Several posts could easily be filled with what Arc does, but that’s not what is so amazing about these papers.  Parts of the Arc protein arose from one of the many transcriptionally dead retroviruses found in our genome.  Our species literally wouldn’t exist without other retroviral gifts.  For instance syncytin1 is a protein expressed a high levels in the placenta.  It is produced from the envelope gene of an endogenous retrovirus (HERV-W) which has undergon inactivating mutations in its other major genes (gag and pol).  Mutant mice in which the gene has been knocked out die in utero due to failure of placenta formation.
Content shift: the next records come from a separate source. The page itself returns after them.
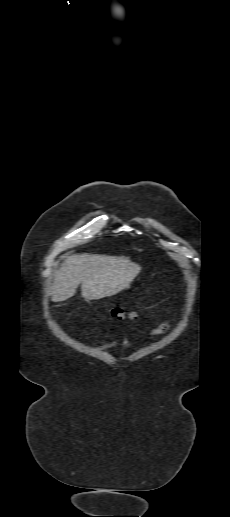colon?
Instances as JSON below:
<instances>
[{
    "label": "colon",
    "mask_w": 230,
    "mask_h": 517,
    "mask_svg": "<svg viewBox=\"0 0 230 517\" xmlns=\"http://www.w3.org/2000/svg\"><path fill=\"white\" fill-rule=\"evenodd\" d=\"M111 315L113 318L119 320L134 317V314L132 312L127 311L122 305H115L111 309Z\"/></svg>",
    "instance_id": "obj_1"
}]
</instances>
Part of the arc gene arose from the Gag gene (Group specific antigen gene) of a retrovirus.  Recall most viruses have proteins coating their genetic material when they’re on the move (e. g. a capsid).  In the case of retroviruses, the genetic material is RNA rather than DNA.  Well the gag elements of the Arc protein form a capsid containing the mRNA for Arc (just like a virus).  In some way or other the capsid containing mRNA gets outside the neuron at the nerve muscle junction and gets into muscle.  The evidence is good that this happens, but in a system somewhat removed from us — the fruitfly (Drosophila).  Fruitfly neuromuscular junctions lacking this mechanism are weaker.

Well that’s pretty far from us.  However one of the papers (275 – 288) showed that the Arc protein and its mRNA was found in extracellular vesicles released from mouse neurons cultured from their cerebral cortex.  Could viral-like particles be crossing the synapses in our brains (which are already pretty chockfull of stuff — see https://luysii.wordpress.com/2017/11/15/the-bouillabaisse-of-the-synaptic-cleft/).  It’s very early times (in fact the Cell issue came out 3 days ago) but people are sure to look.  There are at least 100 Gag derived genes in the human genome (Campillos, M., Doerks, T., Shah, P.K., and Bork, P. (2006). Computational characterization of multiple Gag-like human proteins. Trends Genet. 22, 585–589.).

Remarkable.  Remember CRISPR was hiding in plain sight for half a century.  We have a lot to learn.  No wonder drugs have unexpected side effects.